Die Galerie Norbert Fischmann
Einblicke in eine weitestgehend „unsichtbar“ gewordene Unternehmensgeschichte
Knapp ein halbes Jahrhundert wurde die mehrmals umbenannte Galerie Norbert Fischmann in München, Luzern und London von Norbert und Olga Fischmann sowie ihren Kindern betrieben. Im Verlauf der Geschäftsjahre konnte sich diese durch ein hohes Engagement einen internationalen Kundenstamm erarbeiten.
1879 in Galizien (das mit dem Ende des Ersten Weltkrieges Teil von Polen wurde) geboren, ging Norbert Fischmann (gestorben 1956) im Alter von 17 Jahren nach Wien, um dort eine Ausbildung zum Antiquitätenhändler zu beginnen. Doch die Hauptstadt der damaligen Österreichischen Monarchie blieb nicht die letzte Station.
Fischmann verlegte um die Jahrhundertwende seinen Wohnsitz nach München, wo er 1909 zusammen mit seiner Frau Olga Fischmann (1883–1971), nach anderen kurzlebigen Unternehmensgründungen, die Kunst- und Antiquitätenhandlung Fischmann & Co. in der Karlstraße 35 mitbegründete. Bereits einige Jahre später war er der alleinige Inhaber.
Während zum ersten Jahrzehnt der Firmengeschichte nur wenig Quellen bekannt sind, ändert sich dies um 1920. Die Kunsthandlung wuchs nun stetig und wurde in nationalen sowie internationalen Sammler- bzw. Sammlerinnen- und Händler- bzw. Händlerinnenkreisen bekannt. Korrespondenzen beschreiben, dass Norbert Fischmann eine Vielzahl an Geschäftsreisen tätigte, um Kundschaften auf Kaufangebote aufmerksam zu machen, Kunstobjekte direkt vorlegen zu können und Kontakte zu pflegen. Zum Kundenstamm zählten beispielsweise die Kunsthandlung Julius Böhler in München, die Colnaghi Art Gallery in London und die John Levy Galleries in New York. Außerdem wurde eine rege Anzeigenschaltung unter anderem in der Zeitschrift „Der Kunstwanderer“ oder im britischen „The Burlington Magazine“ betrieben. 1924/1925 erfolgte die Verlegung der Geschäftsräume in das etablierte Münchner Kunsthandelsviertel – in die Brienner Straße 50b. Das Angebot der Kunsthandlung wurde stetig auf Gemälde Alter Meister und Skulpturen spezialisiert.

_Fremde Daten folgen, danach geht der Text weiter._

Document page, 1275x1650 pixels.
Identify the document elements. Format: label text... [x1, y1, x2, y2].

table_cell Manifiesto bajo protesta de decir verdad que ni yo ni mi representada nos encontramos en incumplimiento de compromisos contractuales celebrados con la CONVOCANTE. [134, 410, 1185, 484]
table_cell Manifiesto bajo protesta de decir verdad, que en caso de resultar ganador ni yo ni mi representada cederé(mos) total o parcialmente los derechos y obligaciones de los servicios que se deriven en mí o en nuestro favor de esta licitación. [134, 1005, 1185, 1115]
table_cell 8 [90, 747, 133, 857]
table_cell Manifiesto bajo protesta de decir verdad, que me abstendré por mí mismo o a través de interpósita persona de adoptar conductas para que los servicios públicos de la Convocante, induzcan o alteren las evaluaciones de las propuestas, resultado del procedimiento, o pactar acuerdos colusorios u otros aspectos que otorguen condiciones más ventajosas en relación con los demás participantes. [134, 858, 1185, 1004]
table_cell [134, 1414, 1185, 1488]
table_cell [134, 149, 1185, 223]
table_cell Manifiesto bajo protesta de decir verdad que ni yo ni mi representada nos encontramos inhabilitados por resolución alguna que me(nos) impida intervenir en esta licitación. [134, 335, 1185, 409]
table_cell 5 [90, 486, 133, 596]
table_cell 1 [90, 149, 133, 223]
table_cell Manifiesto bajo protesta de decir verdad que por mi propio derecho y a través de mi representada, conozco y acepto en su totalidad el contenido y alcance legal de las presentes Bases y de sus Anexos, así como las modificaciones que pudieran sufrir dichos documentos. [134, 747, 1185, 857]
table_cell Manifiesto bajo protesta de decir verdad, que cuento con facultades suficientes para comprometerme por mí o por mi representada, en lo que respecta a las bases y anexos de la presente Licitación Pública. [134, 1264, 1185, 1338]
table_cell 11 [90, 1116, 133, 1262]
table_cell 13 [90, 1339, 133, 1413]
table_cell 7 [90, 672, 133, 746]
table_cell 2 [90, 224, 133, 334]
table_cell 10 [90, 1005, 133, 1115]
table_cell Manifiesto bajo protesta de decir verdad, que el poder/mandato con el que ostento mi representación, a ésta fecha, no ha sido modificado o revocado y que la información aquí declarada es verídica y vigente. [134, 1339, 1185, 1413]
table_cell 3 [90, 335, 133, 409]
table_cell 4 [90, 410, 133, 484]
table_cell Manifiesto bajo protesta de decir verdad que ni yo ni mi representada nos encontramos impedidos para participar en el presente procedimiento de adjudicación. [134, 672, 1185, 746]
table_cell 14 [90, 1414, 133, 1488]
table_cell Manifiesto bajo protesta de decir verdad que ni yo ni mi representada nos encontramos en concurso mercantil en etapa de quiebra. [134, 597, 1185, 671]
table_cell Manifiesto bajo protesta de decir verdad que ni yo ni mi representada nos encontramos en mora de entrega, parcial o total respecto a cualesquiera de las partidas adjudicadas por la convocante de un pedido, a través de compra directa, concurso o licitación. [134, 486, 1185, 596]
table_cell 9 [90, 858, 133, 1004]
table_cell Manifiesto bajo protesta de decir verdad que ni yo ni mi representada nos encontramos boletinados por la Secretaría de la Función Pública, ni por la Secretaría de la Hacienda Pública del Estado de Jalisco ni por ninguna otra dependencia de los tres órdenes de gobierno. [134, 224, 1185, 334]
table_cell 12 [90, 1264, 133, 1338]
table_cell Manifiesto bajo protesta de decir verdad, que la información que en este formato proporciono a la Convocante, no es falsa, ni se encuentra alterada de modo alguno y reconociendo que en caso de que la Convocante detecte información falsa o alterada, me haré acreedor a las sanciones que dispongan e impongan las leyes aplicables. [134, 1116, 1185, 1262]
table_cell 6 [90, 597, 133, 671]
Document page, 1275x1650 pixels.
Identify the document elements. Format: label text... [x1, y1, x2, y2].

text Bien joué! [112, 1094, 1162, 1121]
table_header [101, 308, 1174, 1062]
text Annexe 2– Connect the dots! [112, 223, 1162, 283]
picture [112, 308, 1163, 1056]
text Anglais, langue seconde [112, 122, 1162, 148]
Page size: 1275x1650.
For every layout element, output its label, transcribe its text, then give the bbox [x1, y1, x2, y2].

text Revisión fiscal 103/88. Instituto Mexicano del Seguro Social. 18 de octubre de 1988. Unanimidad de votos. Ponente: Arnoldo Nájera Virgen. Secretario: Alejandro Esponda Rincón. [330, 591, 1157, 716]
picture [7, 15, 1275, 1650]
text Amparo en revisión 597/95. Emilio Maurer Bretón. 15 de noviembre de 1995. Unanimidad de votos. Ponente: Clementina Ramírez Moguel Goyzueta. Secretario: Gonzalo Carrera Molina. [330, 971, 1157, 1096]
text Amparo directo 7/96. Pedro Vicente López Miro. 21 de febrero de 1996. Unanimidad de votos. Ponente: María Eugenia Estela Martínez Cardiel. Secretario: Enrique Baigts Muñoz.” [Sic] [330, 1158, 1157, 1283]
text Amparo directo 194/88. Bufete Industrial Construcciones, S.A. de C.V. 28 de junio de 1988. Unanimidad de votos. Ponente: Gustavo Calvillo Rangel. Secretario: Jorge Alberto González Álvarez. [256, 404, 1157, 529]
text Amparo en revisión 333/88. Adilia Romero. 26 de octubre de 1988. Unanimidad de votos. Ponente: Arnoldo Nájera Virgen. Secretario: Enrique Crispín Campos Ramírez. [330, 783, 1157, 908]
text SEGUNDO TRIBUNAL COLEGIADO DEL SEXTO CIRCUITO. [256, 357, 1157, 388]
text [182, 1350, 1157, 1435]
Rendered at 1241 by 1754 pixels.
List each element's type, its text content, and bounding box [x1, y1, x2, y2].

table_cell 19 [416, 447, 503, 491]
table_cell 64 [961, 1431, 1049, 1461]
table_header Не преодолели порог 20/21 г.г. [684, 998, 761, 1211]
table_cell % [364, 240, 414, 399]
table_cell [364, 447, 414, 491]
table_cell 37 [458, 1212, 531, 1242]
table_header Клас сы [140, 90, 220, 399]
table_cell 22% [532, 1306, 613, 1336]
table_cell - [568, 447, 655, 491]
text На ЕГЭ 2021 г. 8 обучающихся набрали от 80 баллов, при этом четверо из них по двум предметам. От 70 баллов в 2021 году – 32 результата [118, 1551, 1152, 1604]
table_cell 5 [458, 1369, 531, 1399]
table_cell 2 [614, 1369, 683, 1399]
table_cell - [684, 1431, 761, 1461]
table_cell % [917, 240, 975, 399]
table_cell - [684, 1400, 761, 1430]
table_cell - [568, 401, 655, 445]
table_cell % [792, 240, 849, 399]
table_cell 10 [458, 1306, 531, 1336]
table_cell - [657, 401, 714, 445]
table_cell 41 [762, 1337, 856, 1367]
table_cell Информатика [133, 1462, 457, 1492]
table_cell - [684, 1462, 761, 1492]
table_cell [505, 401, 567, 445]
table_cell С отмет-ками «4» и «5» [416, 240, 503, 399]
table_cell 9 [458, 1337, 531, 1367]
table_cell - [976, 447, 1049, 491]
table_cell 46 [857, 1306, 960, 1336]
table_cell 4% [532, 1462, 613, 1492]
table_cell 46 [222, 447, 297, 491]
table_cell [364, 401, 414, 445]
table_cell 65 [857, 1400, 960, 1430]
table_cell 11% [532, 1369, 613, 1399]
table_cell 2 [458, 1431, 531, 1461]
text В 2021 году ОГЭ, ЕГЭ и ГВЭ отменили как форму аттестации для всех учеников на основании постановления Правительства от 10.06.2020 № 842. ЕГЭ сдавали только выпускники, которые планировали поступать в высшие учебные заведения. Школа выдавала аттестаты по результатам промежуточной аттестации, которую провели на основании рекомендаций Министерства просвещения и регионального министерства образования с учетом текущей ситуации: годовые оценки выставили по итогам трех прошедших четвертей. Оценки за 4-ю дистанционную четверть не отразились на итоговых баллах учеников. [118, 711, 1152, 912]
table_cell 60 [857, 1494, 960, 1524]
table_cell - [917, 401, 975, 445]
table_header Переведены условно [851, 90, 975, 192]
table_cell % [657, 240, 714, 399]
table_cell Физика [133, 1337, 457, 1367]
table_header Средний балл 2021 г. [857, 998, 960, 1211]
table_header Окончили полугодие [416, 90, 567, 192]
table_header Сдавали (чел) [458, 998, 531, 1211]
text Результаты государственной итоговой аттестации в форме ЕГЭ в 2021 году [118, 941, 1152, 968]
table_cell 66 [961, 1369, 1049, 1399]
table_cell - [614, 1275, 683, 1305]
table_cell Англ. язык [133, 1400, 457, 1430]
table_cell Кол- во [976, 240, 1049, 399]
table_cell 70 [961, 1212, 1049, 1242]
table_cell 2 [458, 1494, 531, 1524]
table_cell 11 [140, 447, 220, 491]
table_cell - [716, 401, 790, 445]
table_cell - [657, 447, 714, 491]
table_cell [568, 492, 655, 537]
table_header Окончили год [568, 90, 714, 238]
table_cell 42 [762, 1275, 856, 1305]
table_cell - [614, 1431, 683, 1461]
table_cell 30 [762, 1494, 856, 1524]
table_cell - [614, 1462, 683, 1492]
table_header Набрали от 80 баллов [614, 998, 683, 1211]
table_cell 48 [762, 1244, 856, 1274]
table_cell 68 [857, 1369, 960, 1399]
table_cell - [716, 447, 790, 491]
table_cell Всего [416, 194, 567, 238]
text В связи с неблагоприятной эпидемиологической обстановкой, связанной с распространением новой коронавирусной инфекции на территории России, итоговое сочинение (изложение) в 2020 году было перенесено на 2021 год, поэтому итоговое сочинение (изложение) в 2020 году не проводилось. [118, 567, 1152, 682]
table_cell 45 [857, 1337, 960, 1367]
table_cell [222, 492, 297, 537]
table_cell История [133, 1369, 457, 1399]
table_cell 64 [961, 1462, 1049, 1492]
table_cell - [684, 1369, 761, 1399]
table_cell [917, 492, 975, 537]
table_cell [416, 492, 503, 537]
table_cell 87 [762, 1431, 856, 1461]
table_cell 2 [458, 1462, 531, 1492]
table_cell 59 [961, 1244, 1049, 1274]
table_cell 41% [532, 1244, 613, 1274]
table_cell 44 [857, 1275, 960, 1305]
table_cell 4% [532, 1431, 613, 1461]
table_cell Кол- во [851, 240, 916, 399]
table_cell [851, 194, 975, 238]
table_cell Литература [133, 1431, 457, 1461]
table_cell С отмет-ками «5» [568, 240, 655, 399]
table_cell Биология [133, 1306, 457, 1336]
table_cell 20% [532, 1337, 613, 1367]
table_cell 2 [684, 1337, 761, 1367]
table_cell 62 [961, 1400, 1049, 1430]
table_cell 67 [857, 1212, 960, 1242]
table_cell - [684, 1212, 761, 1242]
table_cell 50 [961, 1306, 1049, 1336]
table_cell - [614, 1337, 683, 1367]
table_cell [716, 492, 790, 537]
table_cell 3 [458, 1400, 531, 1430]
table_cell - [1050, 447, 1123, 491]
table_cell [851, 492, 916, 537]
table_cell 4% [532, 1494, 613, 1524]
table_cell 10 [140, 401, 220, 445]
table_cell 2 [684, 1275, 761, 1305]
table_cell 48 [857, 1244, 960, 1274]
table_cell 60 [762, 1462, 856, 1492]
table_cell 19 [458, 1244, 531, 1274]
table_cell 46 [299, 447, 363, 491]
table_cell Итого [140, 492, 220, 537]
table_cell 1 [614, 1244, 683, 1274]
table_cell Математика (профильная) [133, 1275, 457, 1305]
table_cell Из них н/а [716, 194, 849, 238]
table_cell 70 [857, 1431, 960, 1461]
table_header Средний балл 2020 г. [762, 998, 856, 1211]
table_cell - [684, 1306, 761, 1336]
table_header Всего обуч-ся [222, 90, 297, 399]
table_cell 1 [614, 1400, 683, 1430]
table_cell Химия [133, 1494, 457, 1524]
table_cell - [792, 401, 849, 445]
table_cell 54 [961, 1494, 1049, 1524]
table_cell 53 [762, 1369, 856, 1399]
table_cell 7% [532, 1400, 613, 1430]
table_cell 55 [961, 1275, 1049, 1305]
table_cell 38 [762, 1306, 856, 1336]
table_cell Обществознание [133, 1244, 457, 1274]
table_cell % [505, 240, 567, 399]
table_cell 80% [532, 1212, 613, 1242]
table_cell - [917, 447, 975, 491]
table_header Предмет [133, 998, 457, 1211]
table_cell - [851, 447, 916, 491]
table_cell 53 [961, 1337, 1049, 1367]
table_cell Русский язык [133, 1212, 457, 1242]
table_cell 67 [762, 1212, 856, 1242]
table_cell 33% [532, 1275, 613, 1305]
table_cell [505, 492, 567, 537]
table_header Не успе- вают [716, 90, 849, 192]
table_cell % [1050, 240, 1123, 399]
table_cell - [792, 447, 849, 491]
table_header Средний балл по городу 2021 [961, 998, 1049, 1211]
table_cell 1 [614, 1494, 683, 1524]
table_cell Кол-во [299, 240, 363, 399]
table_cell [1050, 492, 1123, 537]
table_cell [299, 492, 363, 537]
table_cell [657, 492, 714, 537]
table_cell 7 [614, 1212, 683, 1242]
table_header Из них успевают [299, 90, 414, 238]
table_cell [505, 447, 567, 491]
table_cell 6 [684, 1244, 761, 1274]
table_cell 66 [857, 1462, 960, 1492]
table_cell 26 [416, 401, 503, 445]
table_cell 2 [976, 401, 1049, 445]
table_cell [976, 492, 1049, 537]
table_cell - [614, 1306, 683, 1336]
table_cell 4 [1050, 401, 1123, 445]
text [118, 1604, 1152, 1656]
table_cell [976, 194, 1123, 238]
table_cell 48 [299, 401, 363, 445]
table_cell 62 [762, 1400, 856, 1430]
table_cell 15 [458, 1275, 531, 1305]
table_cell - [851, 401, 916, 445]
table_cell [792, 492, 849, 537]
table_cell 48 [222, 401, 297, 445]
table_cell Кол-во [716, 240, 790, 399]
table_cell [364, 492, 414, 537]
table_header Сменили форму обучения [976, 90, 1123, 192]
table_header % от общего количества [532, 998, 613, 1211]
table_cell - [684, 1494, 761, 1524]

Im Laufe der 1930er Jahre wurden Norbert Fischmann und seine Familie Opfer der Verfolgungs- und Verdrängungsmaßnahmen des NS-Regimes. Die rassische Weltanschauung des NS-Regimes stufte Norbert und Olga Fischmann als „jüdisch“ ein, obwohl diese bereits 1923 ihre Religionszugehörigkeit abgelegt hatten und folglich konfessionslos waren. Ein Rundschreiben des Präsidenten der Reichskammer der bildenden Künste aus dem August 1935 verwehrte Fischmann, wie allen anderen „jüdischen“ Kunsthändlern und -händlerinnen in München, die weitere Ausübung des Berufes. Ab demselben Jahr wurde Norbert Fischmann dauerhaft in London sesshaft. Seine Familie emigrierte in den darauffolgenden Jahren.
Bereits während der Zeit des Zweiten Weltkrieges wurden Anstrengungen unternommen, die Kunsthandlung in Großbritannien weiterzuführen. Ein Schritt, der viel Arbeit benötigte, da für die Geschäftswaren keine Ausfuhrgenehmigung bewilligt wurde. Der schwierige Wiederaufbau wurde jedoch in mancherlei Hinsicht dadurch erleichtert, dass Fischmann bereits in den vorhergehenden Jahrzehnten Anstrengungen unternommen hat, Geschäftsbeziehungen und -kontakte durch Korrespondenzen sowie Geschäftsreisen in der britischen Hauptstadt zu pflegen. Die nun in Norbert Fischman Gallery umbenannte Kunsthandlung wurde nach dem Tod Norbert Fischmanns im Jahr 1956 von Olga Fischmann und einer der gemeinsamen Töchter bis Ende der 1960er Jahre weitergeführt.
Nach dem Tod der Inhaber Norbert und Olga Fischmann sowie der Schließung des Betriebs ist die Geschichte der Galerie Norbert Fischmann weitestgehend „unsichtbar“ geworden. Insbesondere in den letzten Jahren wurde der Versuch unternommen, die Lebens- und Unternehmensgeschichte der Fischmanns und ihrer Kunsthandlung zu rekonstruieren.